Columbia does something unusual in its annual employment report. Beyond asking graduates the standard questions on pay and placement, it also seeks perspective on why MBAs accept a job offer and their satisfaction with the job they’ve taken. Some 93% of students this year rated their job satisfaction a four or five on a scale of one to five, with five reflecting the highest level of satisfaction.

The three top reasons why a Columbia MBA accepted a job offer? It’s not money, according to the survey. Number one was the actual content of the job (38.4%); second was the firm’s culture (28.5%), followed by the potential for professional and personal growth (21.3%). The previous Class of 2017 had a slightly different twist on the answers. That class put growth potential first (35%), job content second (31%), and firm culture third (22%). Less than 2% of the Class of 2017 cited salary as the primary reason for accepting a job offer.

In the financial services industry, the largest group of MBAs–12.3%–went into investment banking and brokerage jobs, followed by investment management (6.8%), private equity (4.9%), commercial banking and credit cards (2.7%), diversified financial services (1.8%), venture capital (1.6%), and hedge funds/mutual funds (1.6%).

THE SCHOOL FACILITATED 80% OF THE MBA JOB OPPORTUNITIES

Besides the shifts among consulting, finance and tech, 6.8% of the class went into a category that Columbia calls “manufacturing,” even though it includes consumer products and beverages. Another 4% went into real estate, with just 1.8% of the class choosing healthcare and retail, and a slim 1.6% headed into the combined non-profit, education and government sectors.

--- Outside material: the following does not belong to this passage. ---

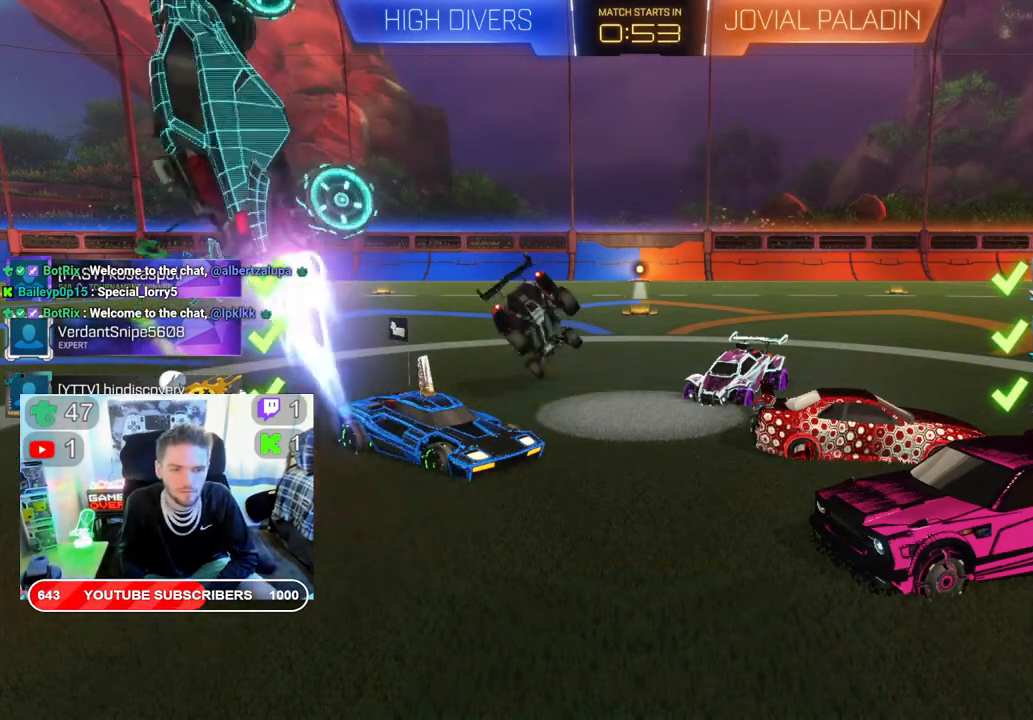
{"buttons": ["B", "L2"], "left_stick": "right", "right_stick": "center", "events": [[67, "B", "up"], [67, "L2", "up"], [117, "B", "down"], [150, "left_stick", "right"], [217, "B", "up"], [233, "L2", "down"], [267, "B", "down"], [367, "B", "up"], [433, "B", "down"]]}
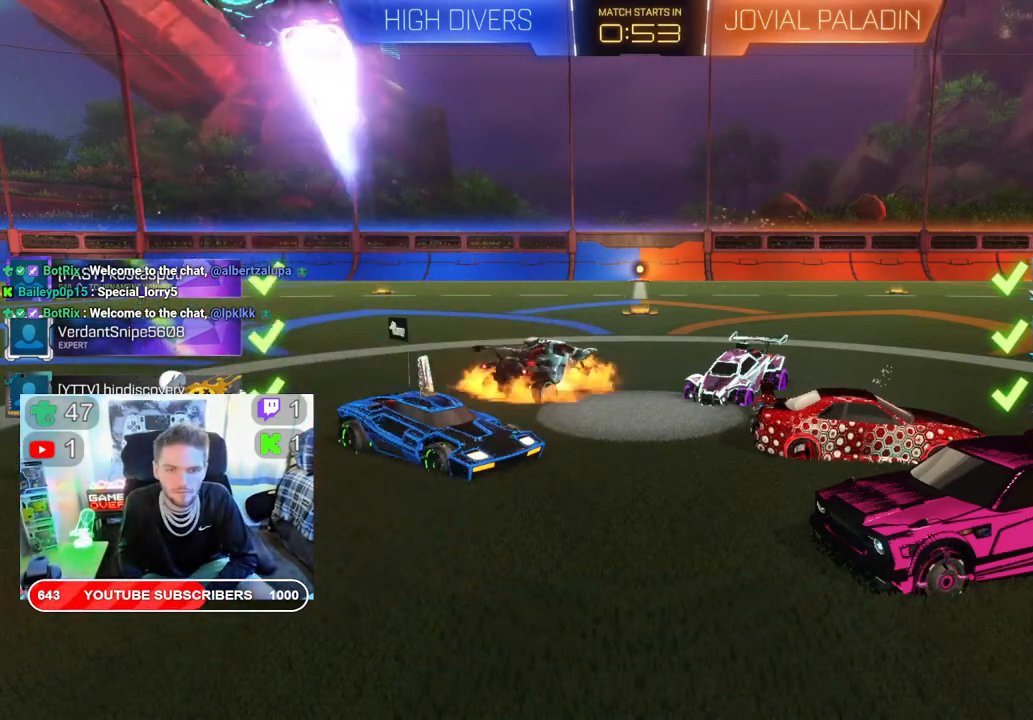
{"buttons": ["L2"], "left_stick": "right", "right_stick": "center", "events": [[33, "B", "up"], [100, "B", "down"], [183, "B", "up"], [250, "B", "down"], [333, "B", "up"], [417, "B", "down"], [483, "B", "up"]]}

Columbia sid that 80% of the job opportunities for the class were sourced by the school. Some 44% came as a result of on-campus interviews, 16% by job postings, 8% by networking, 6% by corporate events, and 3% through alumni or faculty resume referrals. The remaining 20% of job offers were facilitated by students, with 9% attributing their offers to networking, 2% to job postings and 1% to their previous employers.

According to the school, out of its class of 727 MBA students, 85 returned to a sponsoring employer, 37 started their own businesses, and 15 went to a family business. The school’s compensation and employment data excludes these graduates.